Sospecho que el periodismo y la cocina no son los únicos campos en los que se ‘malemplea’ a becarios. Se me ocurren despachos de abogados, estudios de arquitectura, start-ups, departamentos de contabilidad en cualquier empresa… Y así seguirá siendo. Asumimos que para adquirir experiencia es preciso que haya una primera vez, un periodo de instrucción, unas prácticas, un romper el hielo. Y es cierto que todo trabajador debería comenzar desde abajo, pero siempre a cambio de una contraprestación acorde con las características y funciones del puesto. A partir de ahí, depende de cada uno decidir qué es lo que está dispuesto a tragar, cuánto valora su esfuerzo y qué renuncias merecen la pena. Y no olvidemos que cuando ciertas empresas siguen ofertando estos puestos y cubriéndolos sin problemas con becarios precarios o aprendices, es porque siempre hay becarios precarios o aprendices dispuestos a someterse a esa situación. A decir “Sí, Chef… Sí, Jefe… Sí, Bwana”. Si nadie se prestara, digo yo que no quedaría más remedio que articular otra fórmula que fuera no solo beneficiosa para la empresa, sino también para el trabajador y para todo el sistema. Y que conste que no juzgo a quienes aceptan cualquier oferta abusiva con tal de que les contraten o les den una oportunidad. En este momento yo más que nadie les comprendo.

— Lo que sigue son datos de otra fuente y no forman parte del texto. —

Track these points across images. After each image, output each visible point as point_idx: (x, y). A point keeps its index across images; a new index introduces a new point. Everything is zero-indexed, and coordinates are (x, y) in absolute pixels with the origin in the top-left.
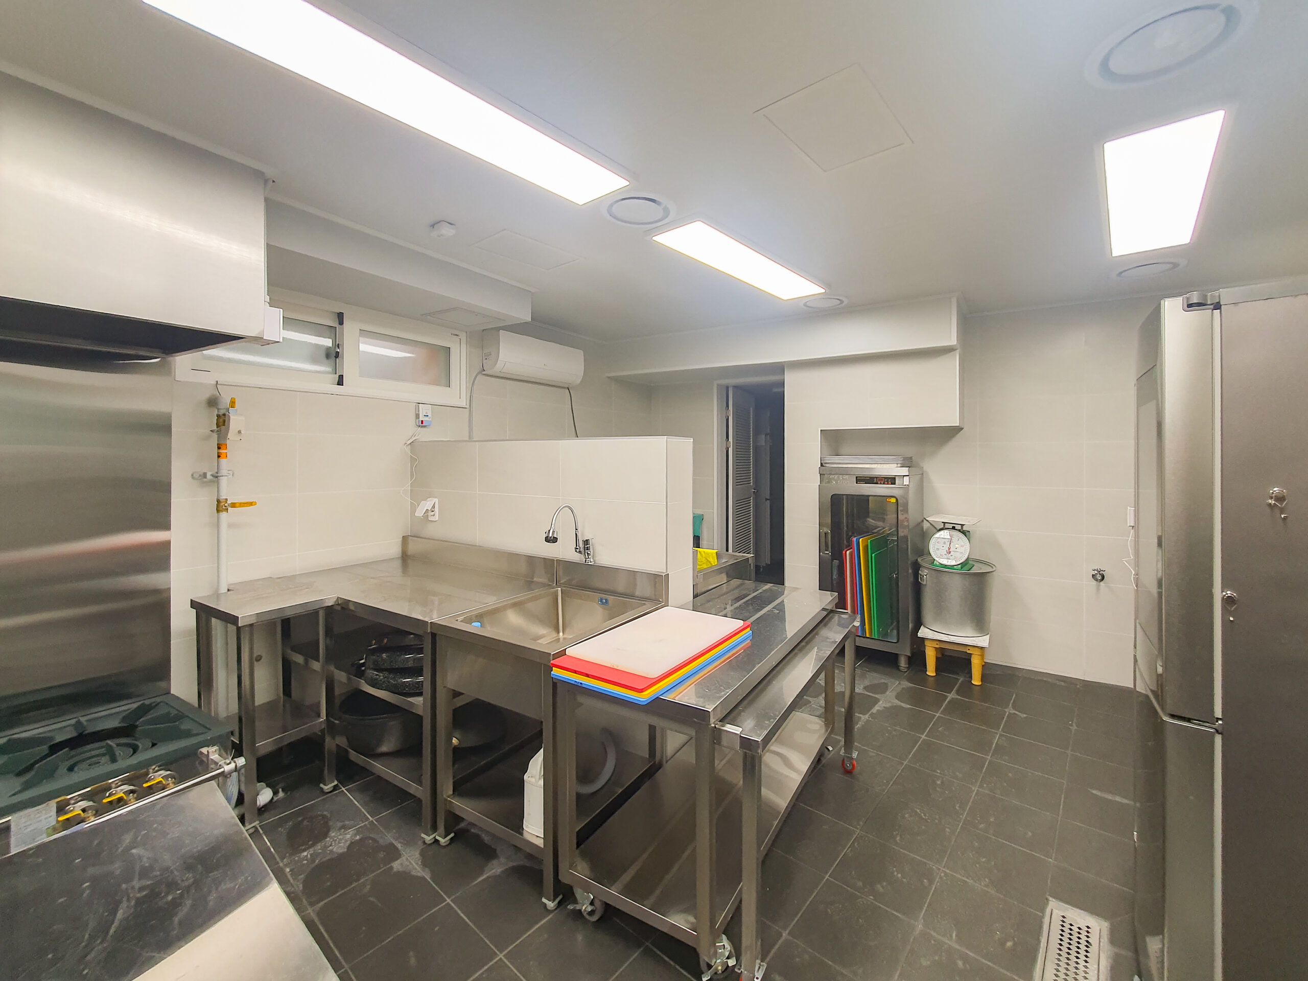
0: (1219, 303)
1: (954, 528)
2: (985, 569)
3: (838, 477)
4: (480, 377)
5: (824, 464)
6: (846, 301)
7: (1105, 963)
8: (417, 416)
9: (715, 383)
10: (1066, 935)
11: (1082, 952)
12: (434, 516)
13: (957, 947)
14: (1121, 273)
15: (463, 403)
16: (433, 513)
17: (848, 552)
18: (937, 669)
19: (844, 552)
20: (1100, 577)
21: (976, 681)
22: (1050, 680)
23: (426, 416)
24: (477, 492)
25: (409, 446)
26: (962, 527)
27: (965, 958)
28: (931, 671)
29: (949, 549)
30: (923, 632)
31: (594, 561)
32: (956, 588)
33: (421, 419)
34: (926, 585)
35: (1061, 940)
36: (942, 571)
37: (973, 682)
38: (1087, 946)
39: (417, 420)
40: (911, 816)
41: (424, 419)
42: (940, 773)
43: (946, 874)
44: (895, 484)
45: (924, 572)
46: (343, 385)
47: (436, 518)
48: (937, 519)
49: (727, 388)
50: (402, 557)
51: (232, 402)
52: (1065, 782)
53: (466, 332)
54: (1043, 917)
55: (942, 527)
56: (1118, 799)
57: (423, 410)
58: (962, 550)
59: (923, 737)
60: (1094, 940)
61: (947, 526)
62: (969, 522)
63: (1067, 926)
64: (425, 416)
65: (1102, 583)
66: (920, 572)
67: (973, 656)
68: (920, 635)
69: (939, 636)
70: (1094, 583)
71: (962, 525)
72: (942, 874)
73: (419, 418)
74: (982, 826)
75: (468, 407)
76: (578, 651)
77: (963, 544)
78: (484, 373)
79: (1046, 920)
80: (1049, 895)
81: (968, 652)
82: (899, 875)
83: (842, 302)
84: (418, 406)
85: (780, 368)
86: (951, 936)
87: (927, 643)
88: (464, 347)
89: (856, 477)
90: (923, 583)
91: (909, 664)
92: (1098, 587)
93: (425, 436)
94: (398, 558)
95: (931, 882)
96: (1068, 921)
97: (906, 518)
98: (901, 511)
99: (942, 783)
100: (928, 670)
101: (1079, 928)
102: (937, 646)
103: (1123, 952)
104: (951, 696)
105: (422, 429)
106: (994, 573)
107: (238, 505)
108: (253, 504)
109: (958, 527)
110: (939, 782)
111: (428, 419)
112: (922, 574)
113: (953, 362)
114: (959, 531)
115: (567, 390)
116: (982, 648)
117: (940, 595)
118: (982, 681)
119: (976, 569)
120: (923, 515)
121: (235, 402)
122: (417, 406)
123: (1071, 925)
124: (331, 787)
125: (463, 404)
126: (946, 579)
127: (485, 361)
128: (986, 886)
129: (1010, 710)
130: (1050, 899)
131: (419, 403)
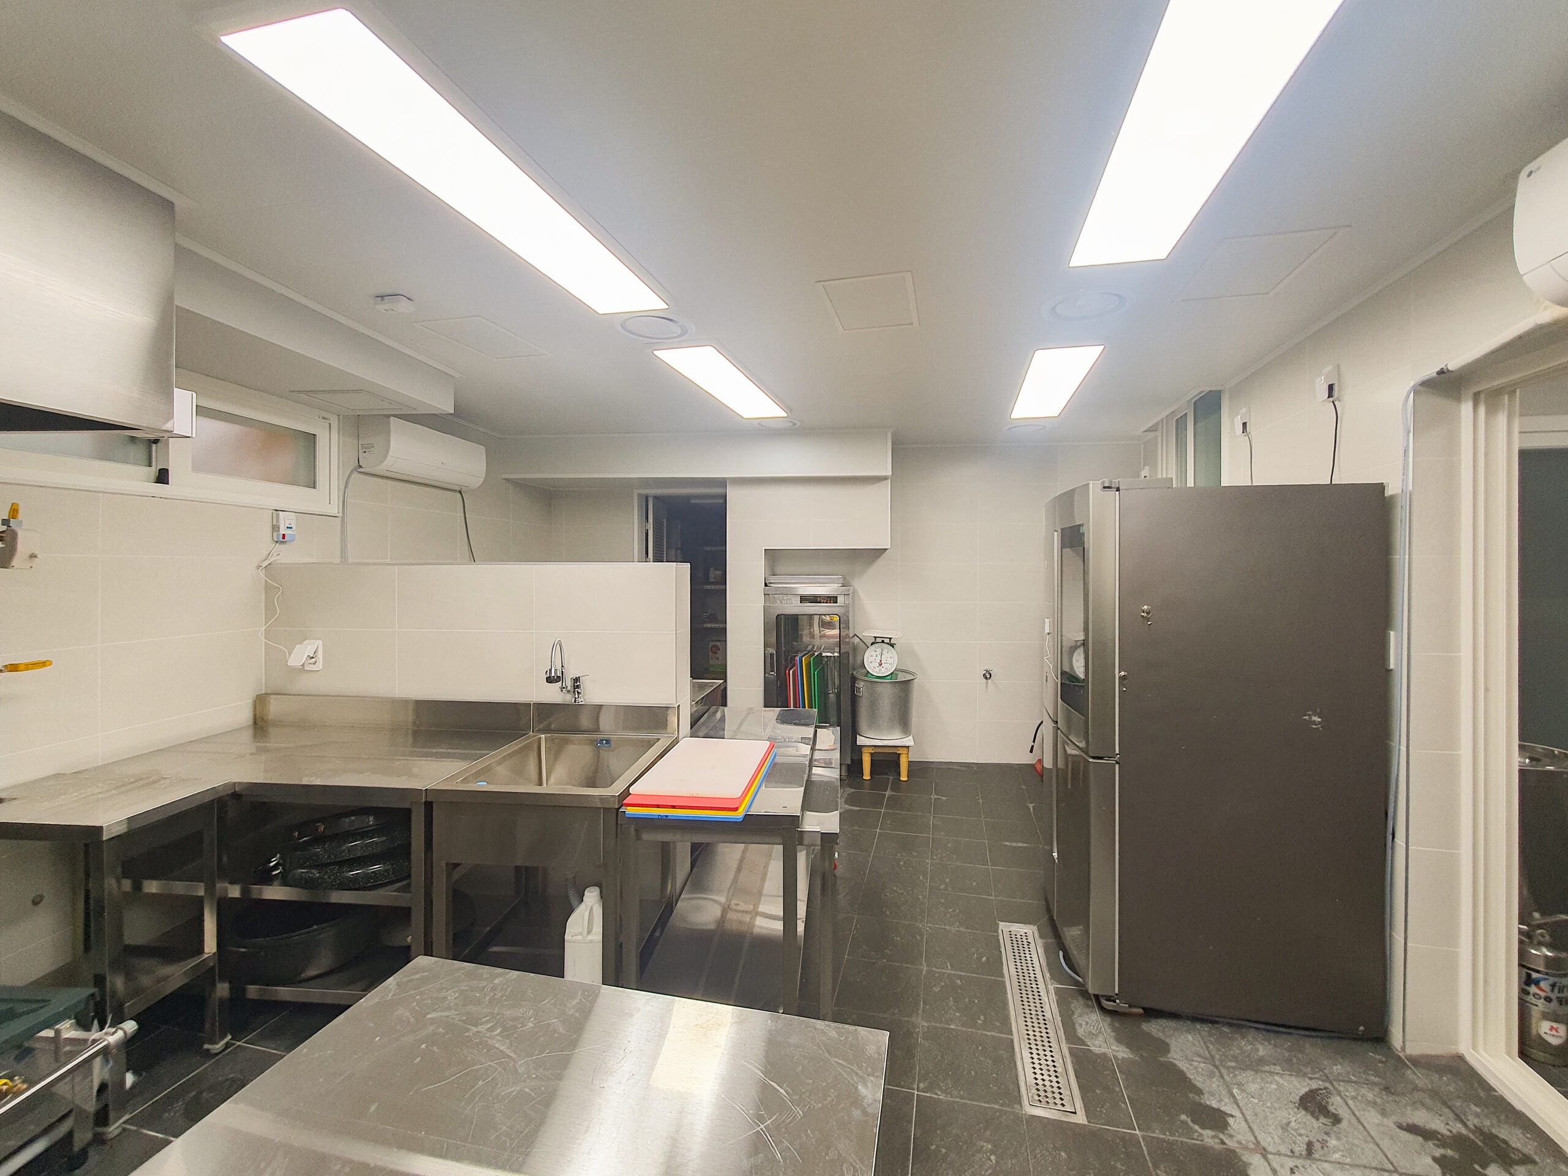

En fin. Puestos a seguir divulgando historias de precariedad laboral, propongo que el siguiente reportaje de investigación en profundidad explore otros fogones donde también se cuecen buenas historias, como por ejemplo la situación de los becarios en los medios de comunicación. Y el periodista que se atreva, que empiece por su propia casa.